Your instructions: Copy the rows below word for word, omitting the pictures.
_____
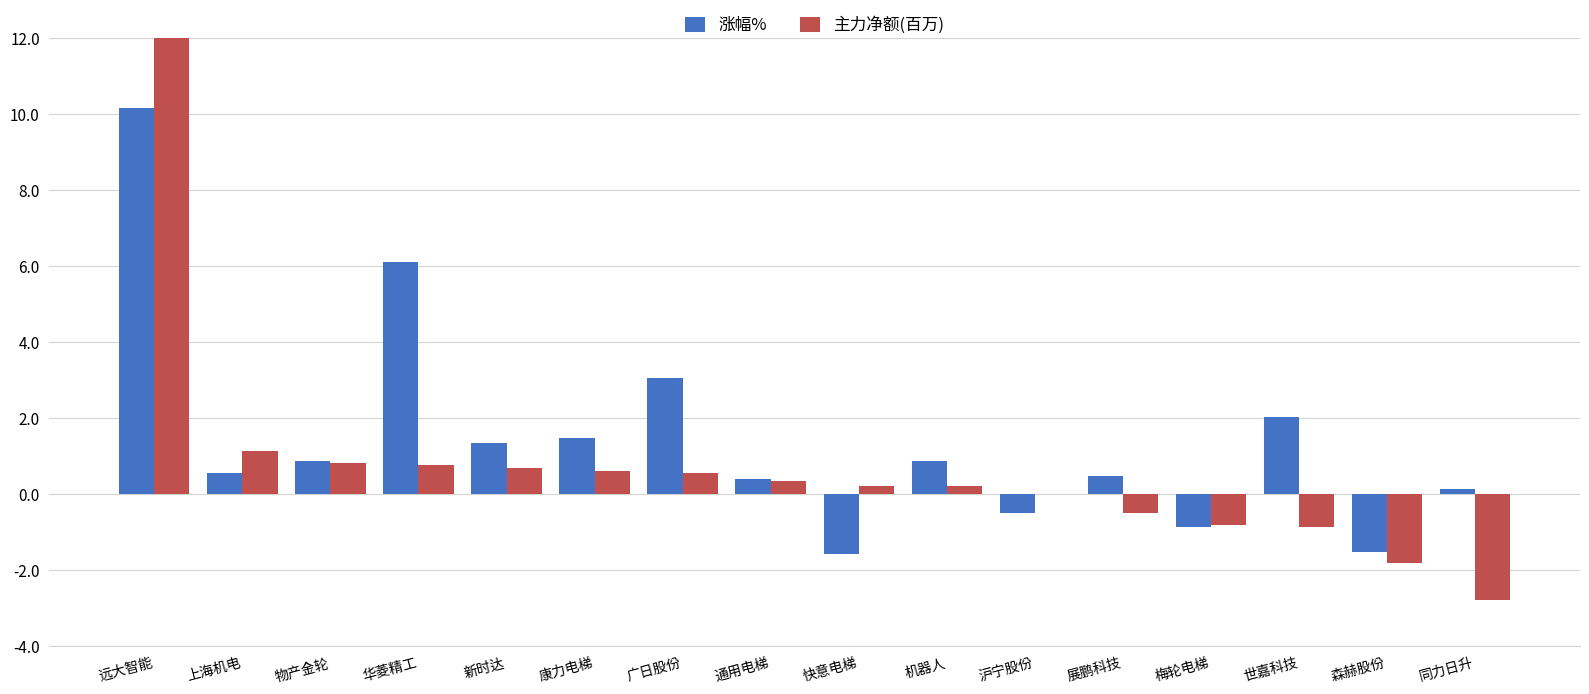

What is the label of the 2nd bar from the right?

森赫股份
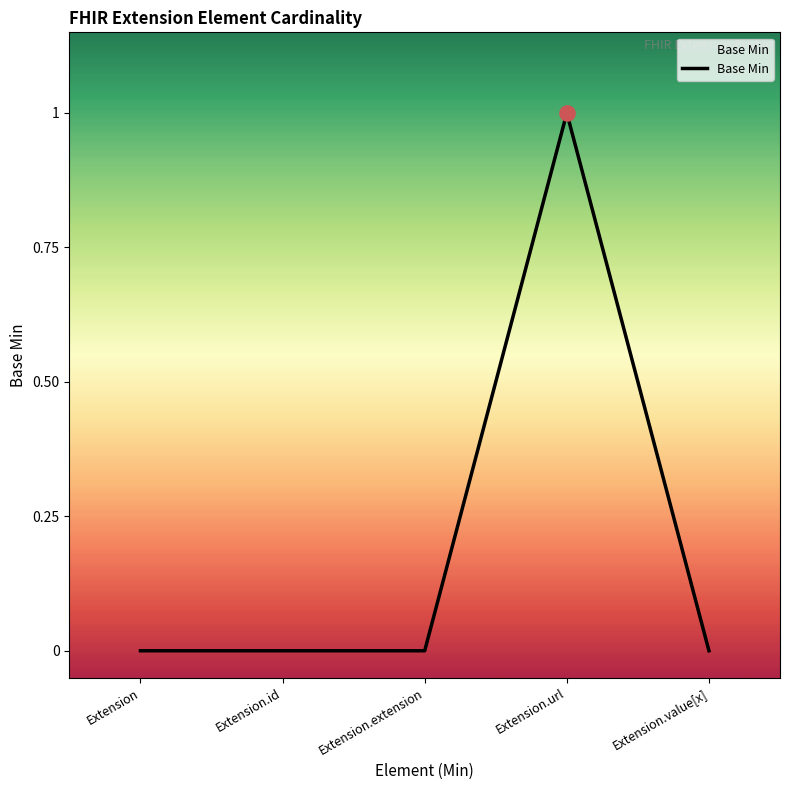

What is the change in value from Extension.id to Extension.url?

+1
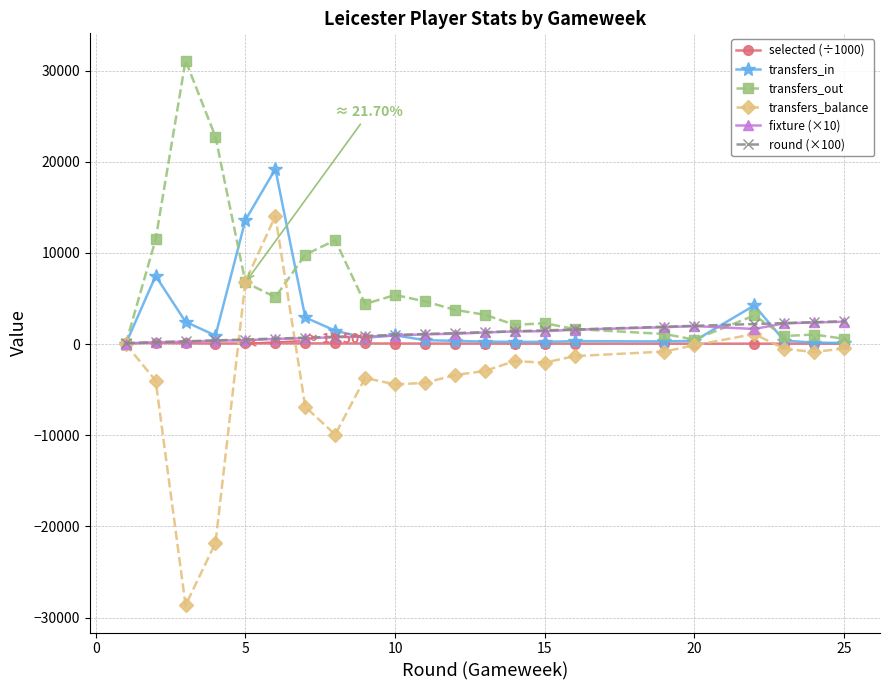

What is the value of the transfers_in point at the 7th from the left?

2917.0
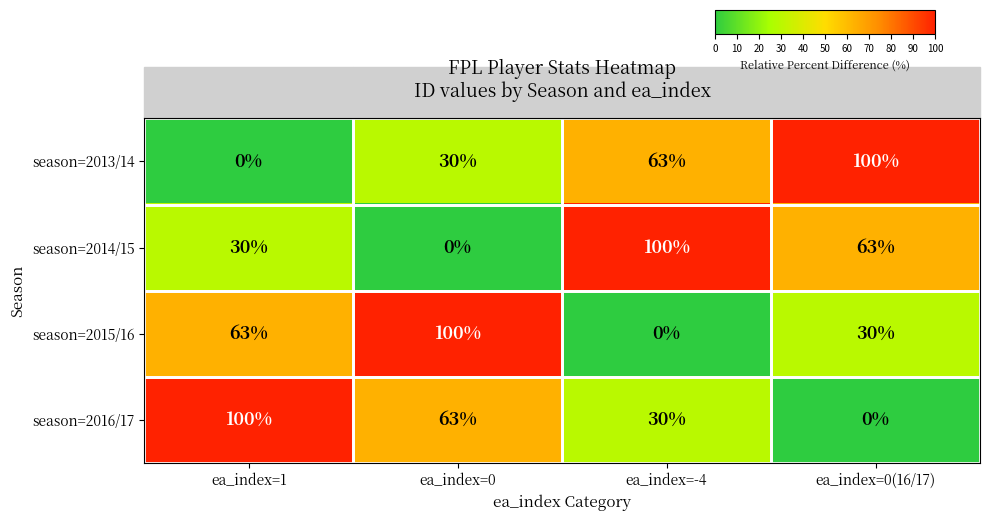

What is the maximum value shown in the chart?

100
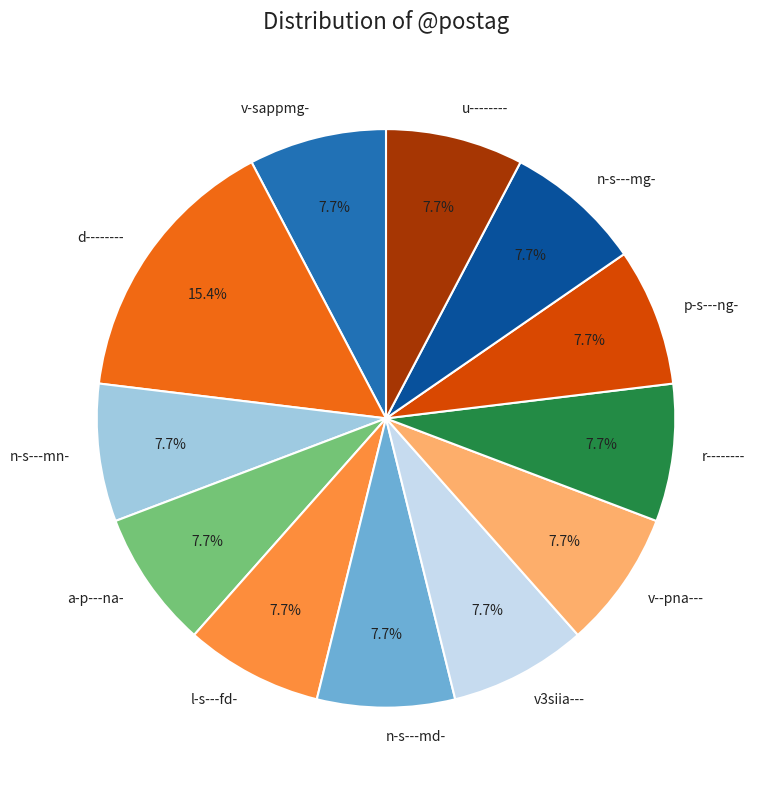

Does l-s---fd- account for over 50% of the chart?

No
_____
Answer below:
What is the label of the 2nd bar from the right?

森赫股份

What is the change in value from Extension.id to Extension.url?

+1

What is the value of the transfers_in point at the 7th from the left?

2917.0

What is the maximum value shown in the chart?

100

Does l-s---fd- account for over 50% of the chart?

No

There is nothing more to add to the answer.